2. The fact that one attacks (rather than submits) is a signal of favourable relative RHP. The strength of the attack is a signal of absolute RHP, so that absolute RHP continues to be signalled during a fight, often in different ways, as the fight escalates from, say, roaring, to parallel walking, to locking of horns.
3. Although I still think it is useful to look on the catathetic signal as a signal of favourable relative RHP, it is also influenced by two other variables.

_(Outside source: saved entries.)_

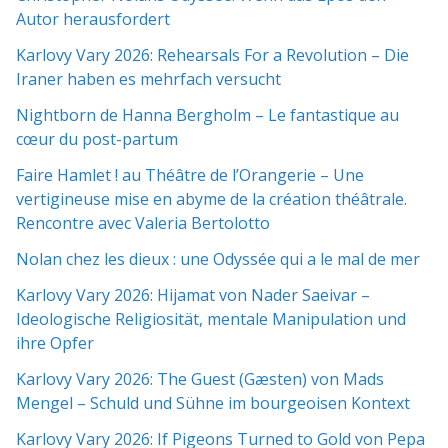
Autor herausfordert
Karlovy Vary 2026: Rehearsals For a Revolution – Die
Iraner haben es mehrfach versucht
Nightborn de Hanna Bergholm – Le fantastique au
cœur du post-partum
Faire Hamlet ! au Théâtre de l’Orangerie – Une
vertigineuse mise en abyme de la création théâtrale.
Rencontre avec Valeria Bertolotto
Nolan chez les dieux : une Odyssée qui a le mal de mer
Karlovy Vary 2026: Hijamat von Nader Saeivar​​ –
Ideologische Religiosität, mentale Manipulation und
ihre Opfer
Karlovy Vary 2026: The Guest (Gæsten) von Mads
Mengel – Schuld und Sühne im bourgeoisen Kontext
Karlovy Vary 2026: If Pigeons Turned to Gold von Pepa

Resource value is a measure of how valuable a resource is to a particular individual, and the higher the resource value, the more likely the individual is to attack. For instance, in certain territorial cichlid fish, a territory becomes more valuable when the fish is in breeding condition; and success in territorial disputes was found to be more related to relative gonad size than to relative body size (2). Resource value expresses the motivational element in fighting. The message is, "I can and will defeat you!": RHP provides the "can", and resource value provides the "will".
Ownership is another variable that determines the likelihood of attack rather than submit. It is an almost universal convention among vertebrates that a resident or owner attacks an intruder, and is likely to be victorious.
When an encounter occurs on neutral territory, and concerns a resource which is of equal value to both contestants, the catathetic signal is a true signal of favourable relative RHP.
We have pointed out (1) that lowering of RHP, resource value and sense of ownership can account for a lot of the clinical features of depressive states. This is in accord with our view that the capacity for depression evolved as a component of ritual agonistic behaviour.
1. Neat, F.C., Huntingford, F.A. & Beveridge, M.M.C. (1998) Fighting and assessment in male cichlid fish: the effects of asymmetries in gonadal state and body size. Animal Behaviour, 55, 875-882.
Stevens, A. & Price, J. (1996) Evolutionary Psychiatry: A New Beginning.